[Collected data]

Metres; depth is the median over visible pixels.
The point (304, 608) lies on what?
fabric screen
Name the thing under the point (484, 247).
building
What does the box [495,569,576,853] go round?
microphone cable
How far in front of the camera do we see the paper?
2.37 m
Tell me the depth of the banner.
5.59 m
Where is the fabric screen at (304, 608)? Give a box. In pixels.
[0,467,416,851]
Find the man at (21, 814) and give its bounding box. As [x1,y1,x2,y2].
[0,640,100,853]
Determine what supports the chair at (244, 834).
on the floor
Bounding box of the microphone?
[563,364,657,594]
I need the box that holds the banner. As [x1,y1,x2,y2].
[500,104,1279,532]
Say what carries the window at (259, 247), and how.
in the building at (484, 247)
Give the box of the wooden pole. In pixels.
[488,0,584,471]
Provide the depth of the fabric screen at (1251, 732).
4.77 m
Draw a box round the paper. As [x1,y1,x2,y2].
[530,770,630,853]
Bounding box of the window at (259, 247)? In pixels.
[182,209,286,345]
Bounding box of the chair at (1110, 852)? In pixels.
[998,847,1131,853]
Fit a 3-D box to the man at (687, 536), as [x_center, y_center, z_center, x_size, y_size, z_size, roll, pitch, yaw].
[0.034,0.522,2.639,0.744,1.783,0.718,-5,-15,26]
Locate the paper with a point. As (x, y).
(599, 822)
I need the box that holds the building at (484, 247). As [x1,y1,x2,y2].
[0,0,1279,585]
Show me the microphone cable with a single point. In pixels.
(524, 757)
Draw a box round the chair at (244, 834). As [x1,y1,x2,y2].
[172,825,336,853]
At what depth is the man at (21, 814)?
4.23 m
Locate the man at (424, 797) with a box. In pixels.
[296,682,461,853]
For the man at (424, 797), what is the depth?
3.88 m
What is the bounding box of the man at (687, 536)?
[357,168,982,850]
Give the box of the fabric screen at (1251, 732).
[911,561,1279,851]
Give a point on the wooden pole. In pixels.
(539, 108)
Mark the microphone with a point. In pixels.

EXERCISE BRIEF: Set down every entry exactly as it appears.

ANSWER SECTION:
Metres; depth is the median over visible pixels.
The point (304, 608) lies on what?
fabric screen
Name the thing under the point (484, 247).
building
What does the box [495,569,576,853] go round?
microphone cable
How far in front of the camera do we see the paper?
2.37 m
Tell me the depth of the banner.
5.59 m
Where is the fabric screen at (304, 608)? Give a box. In pixels.
[0,467,416,851]
Find the man at (21, 814) and give its bounding box. As [x1,y1,x2,y2].
[0,640,100,853]
Determine what supports the chair at (244, 834).
on the floor
Bounding box of the microphone?
[563,364,657,594]
I need the box that holds the banner. As [x1,y1,x2,y2].
[500,104,1279,532]
Say what carries the window at (259, 247), and how.
in the building at (484, 247)
Give the box of the wooden pole. In pixels.
[488,0,584,471]
Provide the depth of the fabric screen at (1251, 732).
4.77 m
Draw a box round the paper. As [x1,y1,x2,y2].
[530,770,630,853]
Bounding box of the window at (259, 247)? In pixels.
[182,209,286,345]
Bounding box of the chair at (1110, 852)? In pixels.
[998,847,1131,853]
Fit a 3-D box to the man at (687, 536), as [x_center, y_center, z_center, x_size, y_size, z_size, roll, pitch, yaw].
[0.034,0.522,2.639,0.744,1.783,0.718,-5,-15,26]
Locate the paper with a point. As (x, y).
(599, 822)
I need the box that holds the building at (484, 247). As [x1,y1,x2,y2].
[0,0,1279,585]
Show me the microphone cable with a single point. In pixels.
(524, 757)
Draw a box round the chair at (244, 834). As [x1,y1,x2,y2].
[172,825,336,853]
At what depth is the man at (21, 814)?
4.23 m
Locate the man at (424, 797) with a box. In pixels.
[296,682,461,853]
For the man at (424, 797), what is the depth?
3.88 m
What is the bounding box of the man at (687, 536)?
[357,168,982,850]
Give the box of the fabric screen at (1251, 732).
[911,561,1279,851]
Give a point on the wooden pole. In pixels.
(539, 108)
Mark the microphone with a point. In pixels.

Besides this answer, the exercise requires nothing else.